Gersen has been locked up in the D.C. jail since his arrest more than a year ago outside a boutique hotel in Northwest Washington. At the time, he was a Georgetown second-year law student with a 3.48 grade-point average and an apartment in Dupont Circle. But he was also struggling with an addiction to the drug he was selling.

U.S. District Judge Reggie B. Walton’s most pressing question during the sentencing was how someone with so much opportunity could throw it all away.

“Somebody as intelligent as you are had to have known,” Walton said of the dangers of the highly addictive drug. “It’s just perplexing.”

Standing at the courtroom lectern in a jail-issued orange jumpsuit, Gersen engaged in an unusually lengthy dialogue with the judge, sounding philosophical as he reflected on and took responsibility for his troubles. He was using the drugs to feel more carefree and have fun, he said.

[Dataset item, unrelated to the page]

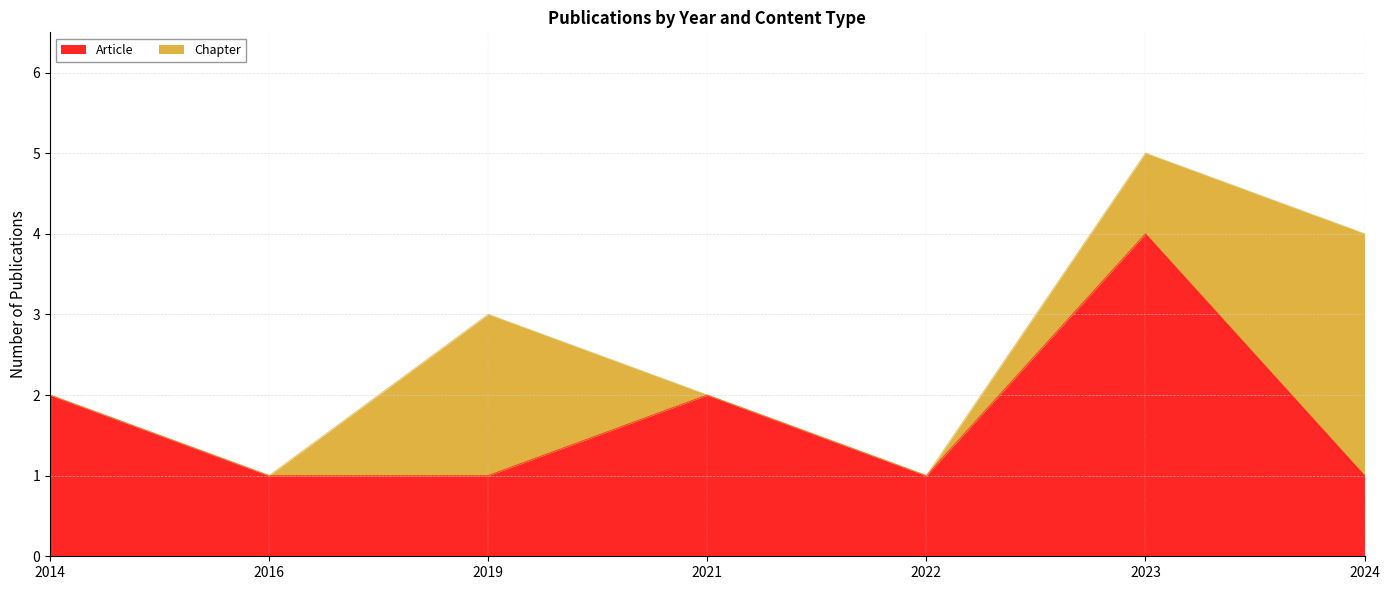

Where is the first local minimum?

2022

But his drug operation ultimately had the opposite result, leaving him increasingly anxious about the possibility of landing in the very spot where he stood Thursday.

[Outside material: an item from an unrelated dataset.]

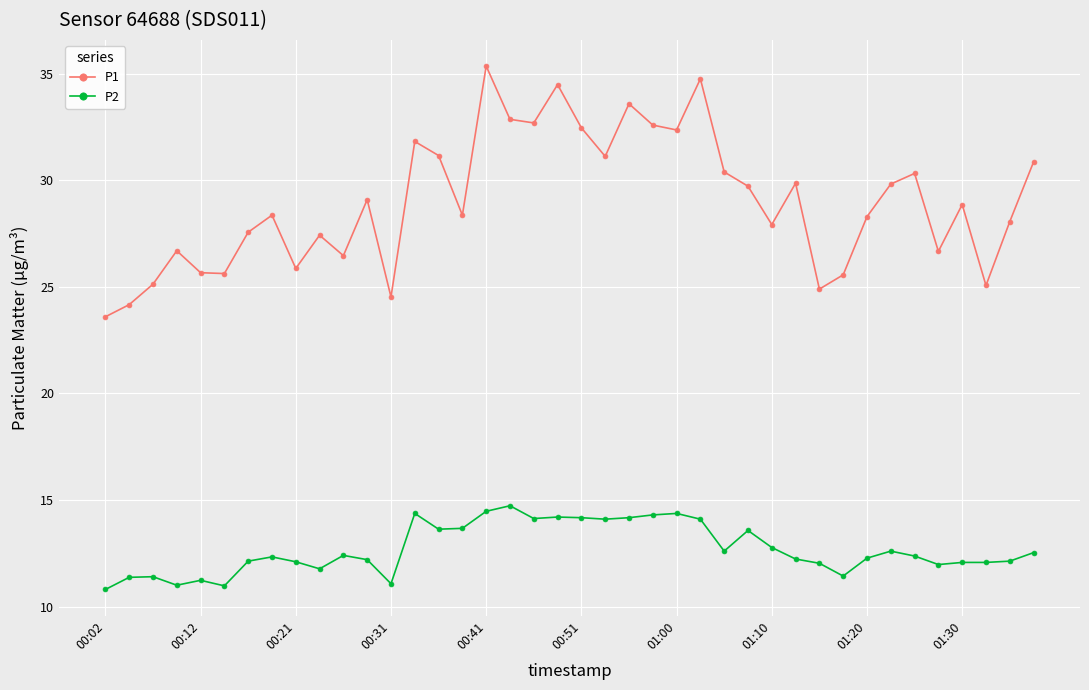

Which series has the largest range (max minus min)?

P1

When pressed by Walton, a former associate U.S. “drug czar,” about how he could trust that Gersen would not relapse after completing his sentence, Gersen responded: “How can you or I be sure that things won’t change in the future?”

“I can’t tell you that temptations won’t come,” he said. “But when they do, I will do what I need to do to make sure I stay on the right path.”

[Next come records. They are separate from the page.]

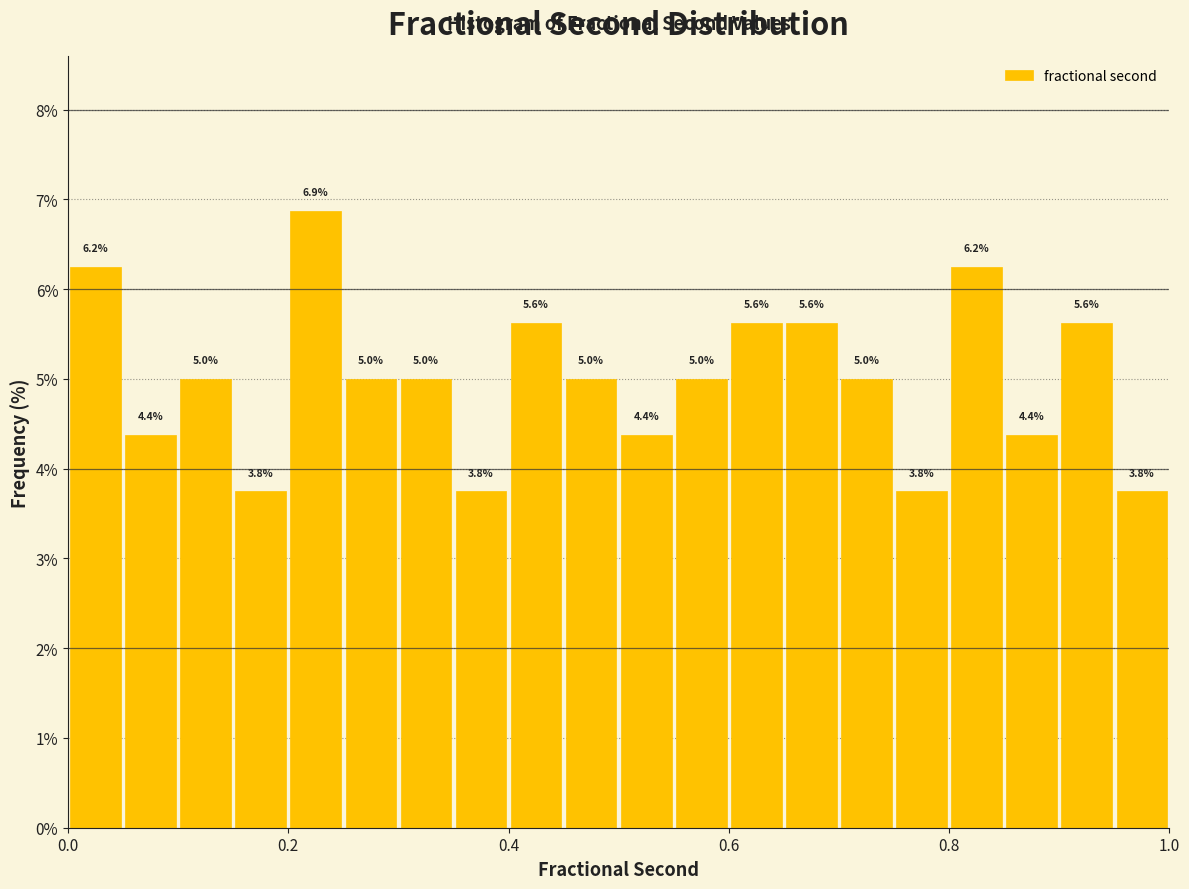

Around what value on the x-axis is the tallest bar? Give the approximate position of its centre, as read against the axis.

0.22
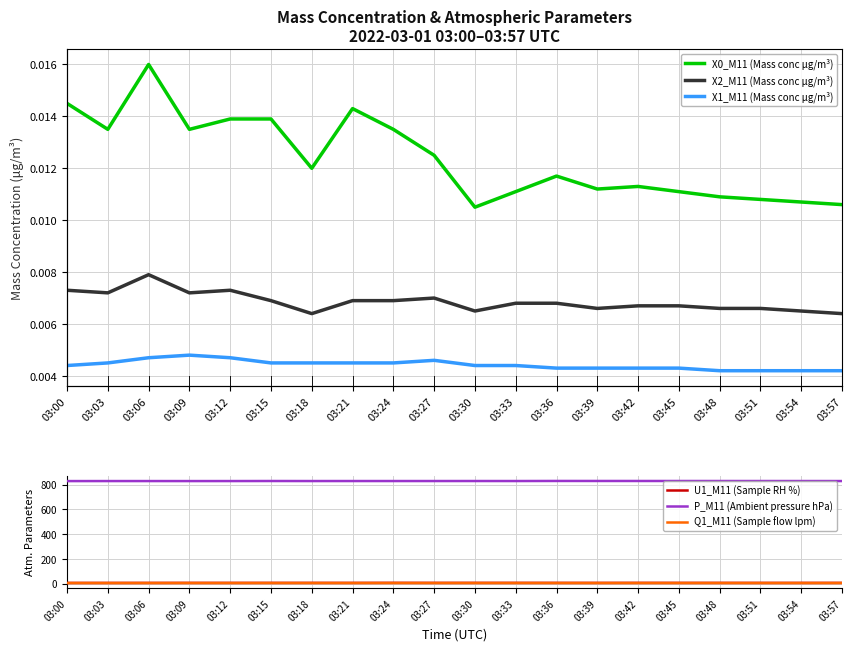

What is the difference between the highest and lowest values at 03:18?

828.6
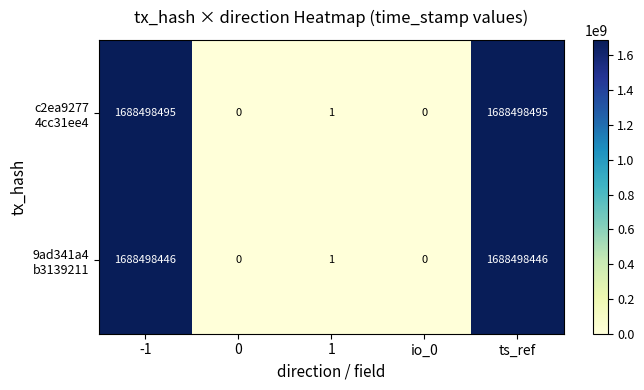

What is the total value across all series at -1?

3376996941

Two conflicting portraits of Gersen emerge in court documents. Letters to the judge from former classmates, law school officials, family and a campus rabbi describe Gersen’s deep passion for the law and social justice.

“His law school performance — remarkable under any circumstances — is truly incredible given the other things going on in his life,” wrote Gersen’s law professor, Louis Michael Seidman, who sat with Gersen’s mother in the courtroom Thursday. “The short of it is that Marc is an extraordinary young man who has made some extraordinary mistakes.”

At the D.C. jail, Gersen lectures fellow inmates on composition and punctuation in his popular writing class, offers legal guidance in the jail’s law library and tutors students seeking their general education diplomas. He has been reading Dostoyevsky’s “The Brothers Karamazov” as part of an intensive reading program to improve his mind and to better understand his motivations, his professor said.